# HOMEWORK H28.B ## 29 thoughts on “HOMEWORK H28.B”

1. Jacob Pierce Harmon says:

We are asked to find the shear stress at pin B but are not given the diameter of the pin, D. Should we solve it in terms of this unknown diameter, or is this a typo and should the diameter be d, the same diameter as the wire (which is given)?

1. tc says:

I think that might be a typo and that we can use the same diameter d for the wire and pin D

1. Kaushal Kamal Jain says:

Yes, that's a typo. You can assume D=d.

2. Rahul Maheswaran says:

Leaving this here for people checking this later - Prof. Jones, confirmed that we can use the same diameter d, for the pin.

2. Karthik says:

Would the area for the tensile stress of wire CD be modeled as a circle?

1. Abhirakshak Raja says:

I think it should be modeled as a circular cross section since they have given the diameter of the cable CD as d

2. Ammar Al Nas says:

I think yes, since we are given a radius, I think we treat it like Example 2 in lecture 28 where the professor found the area of the pin as a circle

3. Samuel James Pike says:

Just to make sure, the pin is only going to be sheared in two spots correct? Or is there one spot where it will be sheared?

1. Corina Marie Capuano says:

I believe so, in the problem statement it mentions that the L bracket is pinned to ground with a double -shear pin.

2. Zaid Basil Qubain says:

Yes, It says in the problem they used a double shear pin

4. Zaid Basil Qubain says:

In a double-shear pin we have to multiply the A by 2 since it has to shear at both ends. Is that right?

1. Daniel Pereira Ventura says:

Yes, when you're calculating the shear you would multiply the area of the cross-section by 2 as the pin would break on two different parts.

5. Zaid Basil Qubain says:

Since there are both x and y component the shear will happen diagonally. This means that we need to find the magnitude of x and y forces before doing the calculations. Is that correct

1. Chalisa Joan Kulprathipanja says:

Yes, you need to find the x and y forces.

2. Jennifer Leigh Smith says:

Yes, find the x and y forces.

6. Kaushal Kamal Jain says:

Correct comments were made in the discussion. It is a double-shear pin so you will need to multiply the area by 2. And yes, you will first need to find the x and y reaction forces at B before calculating the shear stress.

7. Ammar Al Nas says:

When finding the shear for a Pin, why cant we just use the force acting tangent to the pin like we did in H24 when we found the shear on a member instead of taking the magnitude of the forces?

1. Kaushal Kamal Jain says:

I don't exactly get your question, but Bx and By are the components of the total shear force acting on the pin, which is what you need to calculate the shear stress.

2. Jennifer Leigh Smith says:

Using Bx and By is an easier way to find the shear stress.

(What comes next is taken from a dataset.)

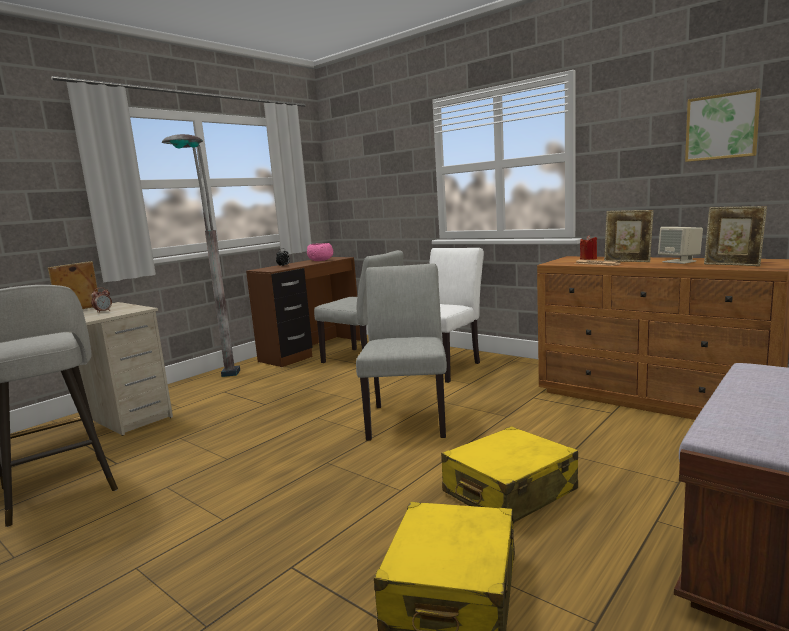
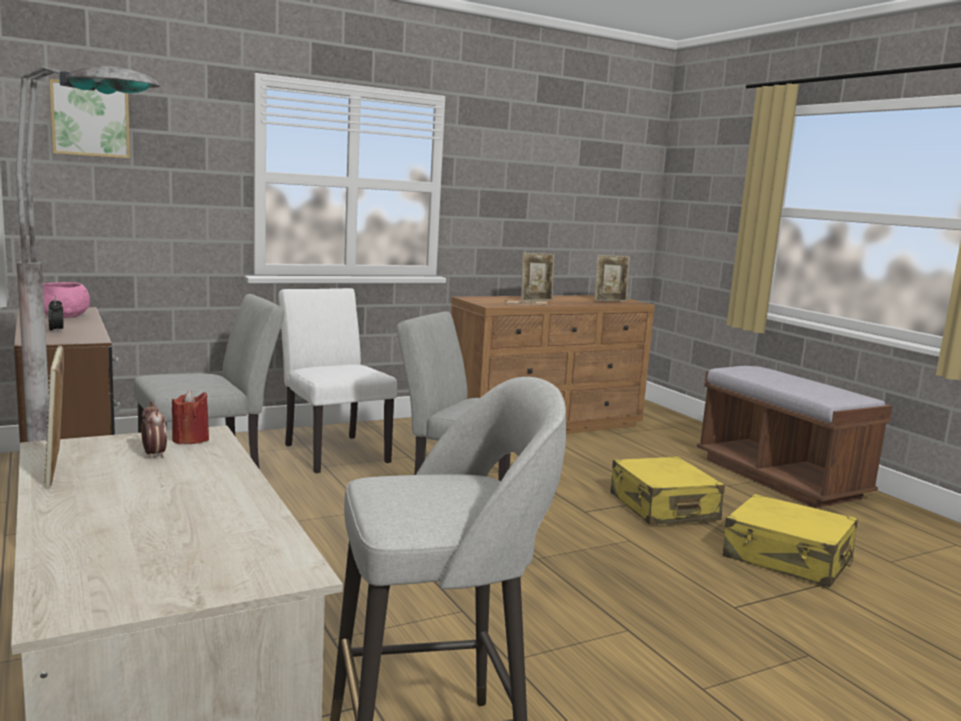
camera: 70 degrees left, 0 degrees up
(588, 259) = (492, 299): red candle -> red candle (190, 439)
(679, 261) = (568, 299): beige speaker -> none
(722, 127) = (556, 184): picture -> picture (90, 120)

However, I looked back at the homework you're talking about and I believe that your method might also work.

8. Elliott Huy-Anh Eve says:

Is it necessary to take the moment about B in order to find the Tension of CD?

9. Mason Lee Trenaman says:

Elliott, I believe you do need to use the moment about B to solve for the tension in CD. You can then go from there to find the reactions at B

1. Kaushal Kamal Jain says:

Mason is right

10. Chirag Pradeep Nimani says:

Is it alright if I take CB as a 2 force member and the following question with that logic?

1. Kaushal Kamal Jain says:

Yes, you can consider CB to be a two-force member.

11. huttonl says:

How is the area calculated if the thickness is not given?

1. Mansha Sunil Chimnani says:

I believe, the area will just be2( pi r^2 )and the diameter is given. You do not need the thickness.

2. jr says:

To find the area use 2*(pi*(d/2)^2), the thickness is not needed

12. Kelsie Ann Chisholm says:

Would there be reaction forces at D or just a tension force?

1. Ruth Ivania Guerra says:

Yes, since it is a pin joint. You would have Dx and Dy that would be opposite and equal (if you find the sqrt(dx^2 +dy^2) to the tension. This happens because there boddy is in equilibrium.